Telangana Congress supremo Revanth Reddy’s hard-hitting anti-BJP rhetoric sprinkled with a liberal dose of humour has put him in the limelight.

Telangana Chief Minister A Revanth Reddy seems to have emerged as the most visible Congress leader in the South.

From Wayanad in Kerala batting for party supremo Rahul Gandhi to Bengaluru in Karnataka, nailing the BJP during the loksabha 2024 campaiging. Later, he
Roared in Hyderabad, attacking the Opposition BRS with his fiery speeches. He seems to be metamorphosing into the party’s face in the South.

How Revanth Reddy delivered speeches?

Revanth Reddy’s skill in capturing the attention of the audience with his rhetoric laced with humour cannot be emphasised enough.

Though he is not as fluent in Hindi as his archrival K Chandrashekar Rao (KCR), he manages to communicate his point effectively. It is this ability that is keeping him in good stead in communicating with non-Telugu-speaking people also.

When it comes to delivering speeches, very few match him in intensity, wit and logic.

For instance, addressing a public meeting in the Bangalore Central Lok Sabha constituency on Saturday, 20 April, he built a water-tight argument, sprinkled with humour, against electing PC Mohan of BJP.

“Has PC Mohan done anything for Bengaluru? If he were to eat pallis and batanas, he need not go to the Central Hall of Parliament. They are available at Bengaluru bus station also,” he said.

He also gave an exposition on why the voters should defeat the BJP, which is essentially North India-centric.

Revanth Reddy brought to focus the perceived discrimination of the South by the BJP in releasing funds and the representation in the Cabinet.

Talent of Crossing borders

Though DK Shivakumar, the deputy chief minister of Karnataka, has hit the southern campaign trail, he seems to have been overshadowed by Revanth Reddy, thanks to the latter’s hard-hitting anti-BJP rhetoric.

■ **TASK LIST**
1) List every person named in the article on Revanth Reddy.
2) Please quote the entries from their start through the line containing "For full marks, state", word for word.

■ **TASK INPUT**

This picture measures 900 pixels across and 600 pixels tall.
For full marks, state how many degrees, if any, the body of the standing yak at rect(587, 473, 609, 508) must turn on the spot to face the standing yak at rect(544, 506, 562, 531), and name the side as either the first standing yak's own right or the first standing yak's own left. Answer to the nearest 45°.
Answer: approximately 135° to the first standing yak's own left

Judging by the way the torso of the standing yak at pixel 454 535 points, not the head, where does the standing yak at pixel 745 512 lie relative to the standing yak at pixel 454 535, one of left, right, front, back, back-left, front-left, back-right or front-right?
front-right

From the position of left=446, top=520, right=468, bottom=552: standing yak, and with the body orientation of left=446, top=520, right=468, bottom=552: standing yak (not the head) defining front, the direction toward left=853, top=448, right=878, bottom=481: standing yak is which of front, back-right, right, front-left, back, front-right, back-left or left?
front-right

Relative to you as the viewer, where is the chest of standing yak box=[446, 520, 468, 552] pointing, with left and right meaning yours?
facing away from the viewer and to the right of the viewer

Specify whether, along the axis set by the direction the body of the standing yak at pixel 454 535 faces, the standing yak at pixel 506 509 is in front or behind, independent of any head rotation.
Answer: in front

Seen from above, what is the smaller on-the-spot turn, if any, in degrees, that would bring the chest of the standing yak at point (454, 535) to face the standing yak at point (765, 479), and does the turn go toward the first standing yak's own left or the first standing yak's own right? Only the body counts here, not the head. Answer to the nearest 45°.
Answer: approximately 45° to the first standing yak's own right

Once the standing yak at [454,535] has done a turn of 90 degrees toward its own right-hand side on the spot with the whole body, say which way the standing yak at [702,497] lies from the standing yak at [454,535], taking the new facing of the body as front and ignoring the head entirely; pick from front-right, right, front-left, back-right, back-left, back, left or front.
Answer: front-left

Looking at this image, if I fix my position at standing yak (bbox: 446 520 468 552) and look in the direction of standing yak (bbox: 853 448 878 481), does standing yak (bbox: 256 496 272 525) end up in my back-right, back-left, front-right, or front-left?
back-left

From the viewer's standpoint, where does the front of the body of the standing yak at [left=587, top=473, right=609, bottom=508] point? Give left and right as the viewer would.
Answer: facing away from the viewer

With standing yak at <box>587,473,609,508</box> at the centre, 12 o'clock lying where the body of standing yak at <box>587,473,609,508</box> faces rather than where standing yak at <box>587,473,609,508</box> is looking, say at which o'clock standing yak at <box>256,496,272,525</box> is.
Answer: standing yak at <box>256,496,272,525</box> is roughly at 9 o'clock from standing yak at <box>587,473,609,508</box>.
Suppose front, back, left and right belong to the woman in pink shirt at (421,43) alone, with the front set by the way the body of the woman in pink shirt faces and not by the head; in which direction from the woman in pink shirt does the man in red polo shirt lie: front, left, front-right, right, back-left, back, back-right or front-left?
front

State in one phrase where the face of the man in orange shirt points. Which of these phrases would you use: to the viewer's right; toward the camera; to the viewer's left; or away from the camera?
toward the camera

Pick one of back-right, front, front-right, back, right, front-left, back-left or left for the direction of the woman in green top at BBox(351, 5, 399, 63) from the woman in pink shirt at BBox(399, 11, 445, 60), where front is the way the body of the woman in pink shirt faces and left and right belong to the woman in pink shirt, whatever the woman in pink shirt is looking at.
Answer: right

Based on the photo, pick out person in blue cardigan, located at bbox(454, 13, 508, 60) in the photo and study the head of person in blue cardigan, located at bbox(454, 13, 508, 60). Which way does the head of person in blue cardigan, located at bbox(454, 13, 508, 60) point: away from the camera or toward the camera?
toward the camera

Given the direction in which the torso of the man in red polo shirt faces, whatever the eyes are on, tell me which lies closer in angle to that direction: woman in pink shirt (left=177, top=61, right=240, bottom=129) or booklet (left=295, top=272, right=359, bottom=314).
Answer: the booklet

■ **SOLUTIONS IN ORDER**
1) Revanth Reddy, Rahul Gandhi, K Chandrashekar Rao (KCR), PC Mohan, DK Shivakumar

2)
This picture measures 900 pixels across and 600 pixels tall.
For full marks, state how many degrees, if any, the body of the standing yak at rect(587, 473, 609, 508) must turn on the spot to face the standing yak at rect(544, 506, 562, 531), and name the side as either the first standing yak's own right or the first standing yak's own left. Answer to the nearest 45°.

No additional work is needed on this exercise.